• [TASK GOAL] Reproduce these items with every "regions" replaced by "areas", leaving everything else as it is.

• [EXCERPTED DATA]
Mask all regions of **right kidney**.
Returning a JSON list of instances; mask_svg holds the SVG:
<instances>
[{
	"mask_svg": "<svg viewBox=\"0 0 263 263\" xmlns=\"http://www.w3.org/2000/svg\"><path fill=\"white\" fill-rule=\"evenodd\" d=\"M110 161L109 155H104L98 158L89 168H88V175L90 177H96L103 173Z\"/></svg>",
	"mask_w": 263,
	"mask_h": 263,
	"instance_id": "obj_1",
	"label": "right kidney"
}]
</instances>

• [OUTPUT FOR THIS TASK]
Mask all areas of **right kidney**.
Returning a JSON list of instances; mask_svg holds the SVG:
<instances>
[{
	"mask_svg": "<svg viewBox=\"0 0 263 263\" xmlns=\"http://www.w3.org/2000/svg\"><path fill=\"white\" fill-rule=\"evenodd\" d=\"M110 161L109 155H104L98 158L89 168H88V175L90 177H96L103 173Z\"/></svg>",
	"mask_w": 263,
	"mask_h": 263,
	"instance_id": "obj_1",
	"label": "right kidney"
}]
</instances>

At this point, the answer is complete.